BEGIN Text segment

To facilitate the development of AI applications Intel also announced it is incorporating deep learning frameworks such as TensorFlow, MXNet, Paddle Paddle, CNTK and ONNX into nGraph, a framework-neutral deep neural network (DNN) model compiler that Intel has developed. That framework will make it simpler to build AI applications that can be consistently deployed all the way from the network edge to the cloud. Intel is also providing Natural Language Processing Library for JavaScript under an open source license that is intended to enable researchers to build NLP algorithms that will optimally run on Intel processors.
Going forward its now apparent that Intel sees various classes of algorithms being embedded within multiple classes of processors. That approach should make it simpler for developers to build AI applications using tools that function at much higher levels of abstraction. Less clear is to what degree using those algorithms might lock developers into specific families of Intel processors.
In the meantime, IT organizations should be developing long and short-term strategies when it comes to infusing analytics into applications. There’s clearly a short-term arms race to leverage deep and machine learning algorithms to gain a competitive edge by deploying next-generation applications capable of automating processes in real time. But Intel is also making it clear it will soon democratize access to those algorithms across its entire processor lineup, which in time should serve to make AI application all but ubiquitous sometime shortly after the turn of the decade.

END Text segment
BEGIN Data extract

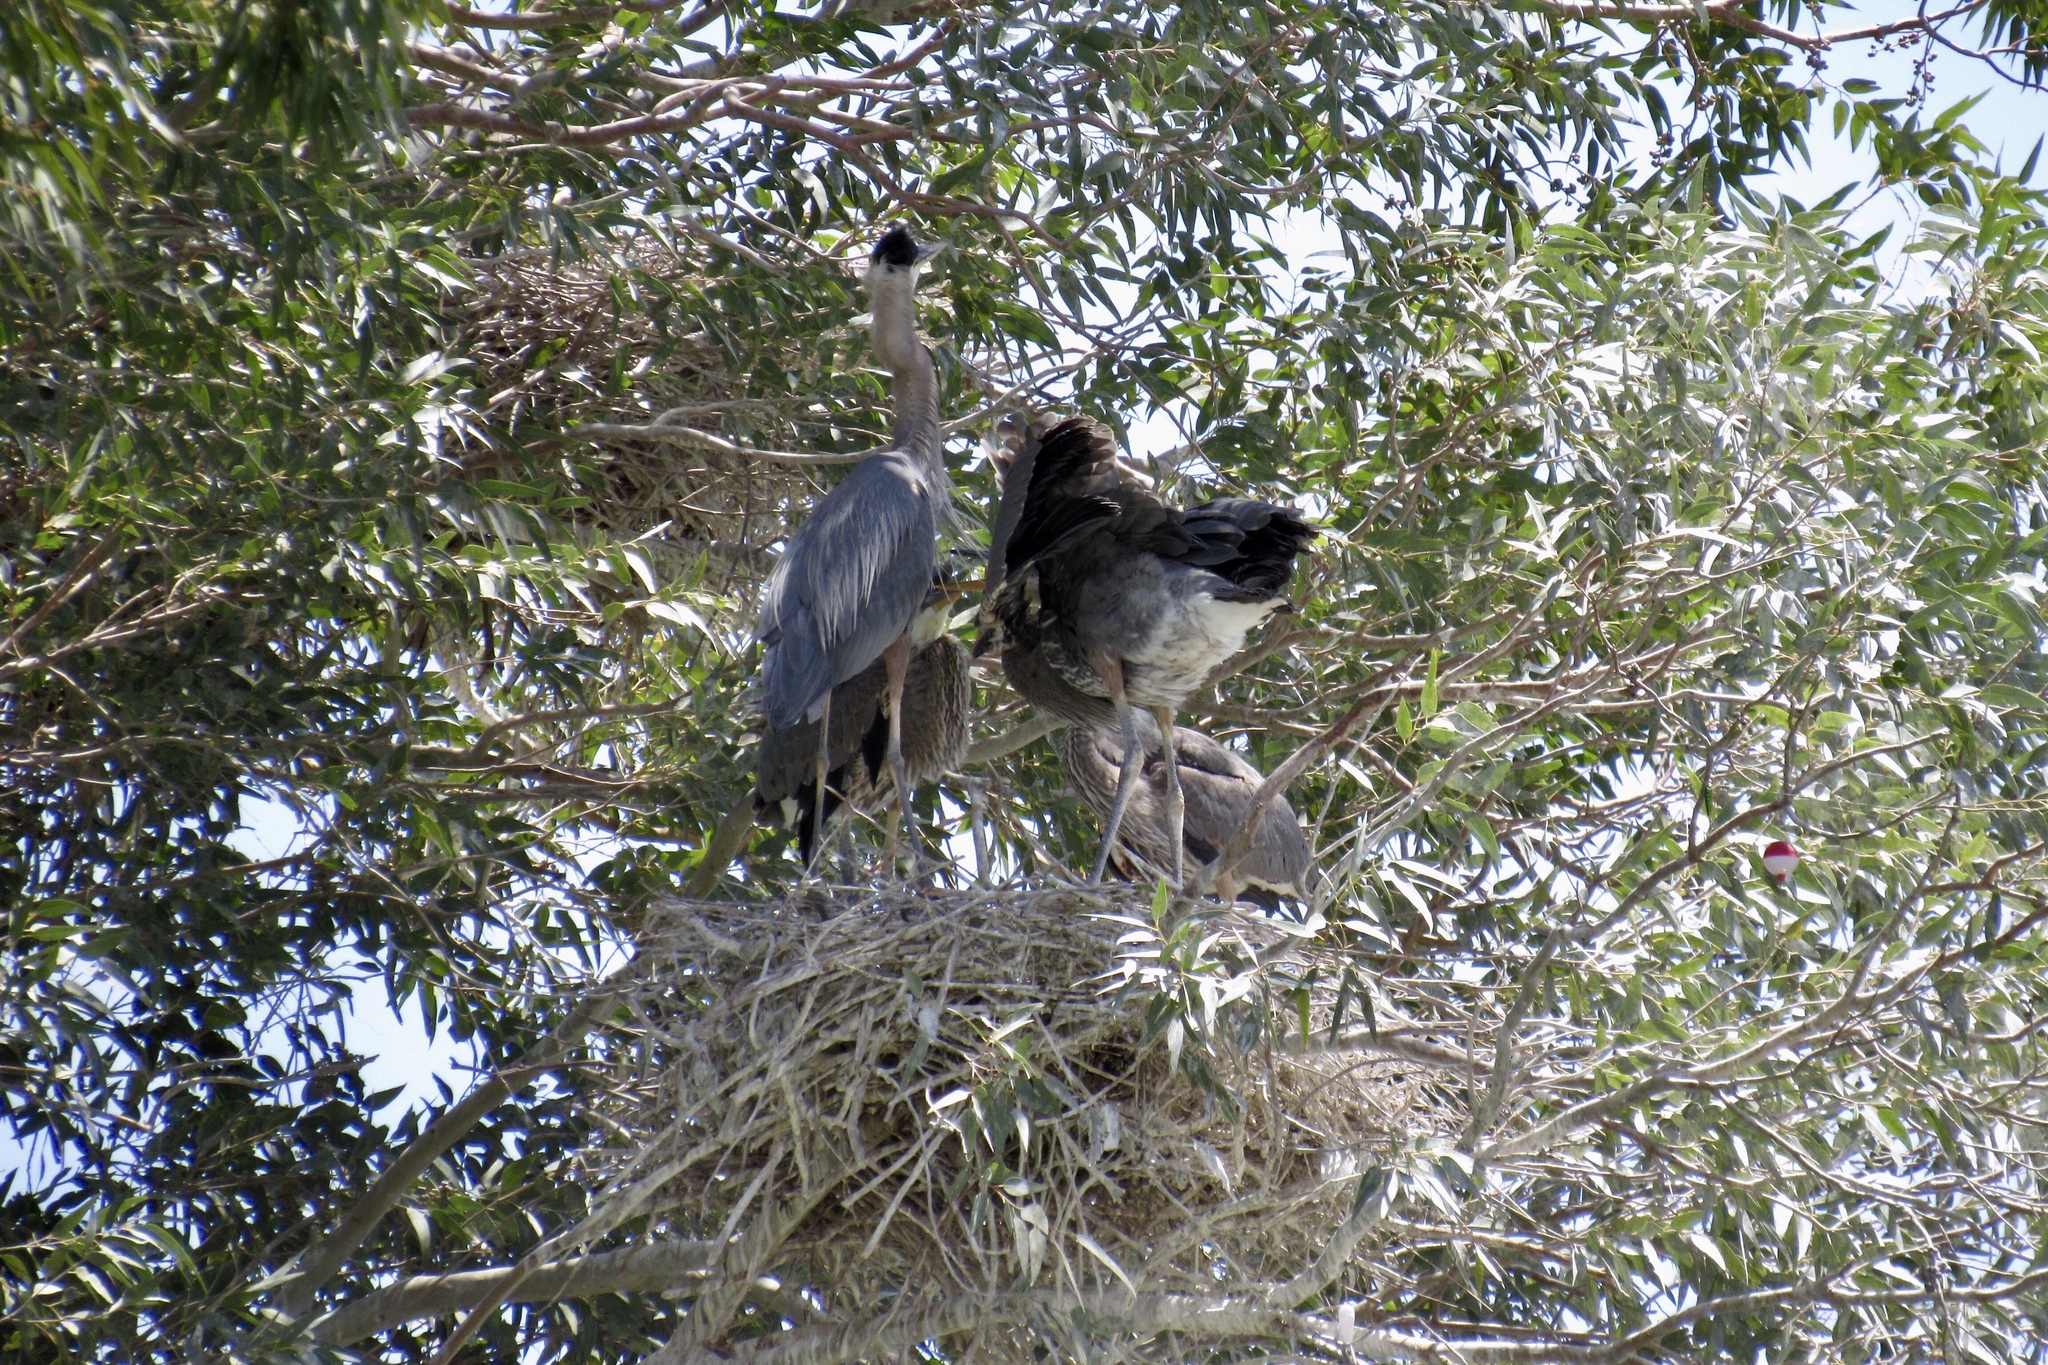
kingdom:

END Data extract

What needs to be done: In the Intel passage above, repeat everything from "Going forward its" down to "of Intel processors.".

Completed exercise:
Going forward its now apparent that Intel sees various classes of algorithms being embedded within multiple classes of processors. That approach should make it simpler for developers to build AI applications using tools that function at much higher levels of abstraction. Less clear is to what degree using those algorithms might lock developers into specific families of Intel processors.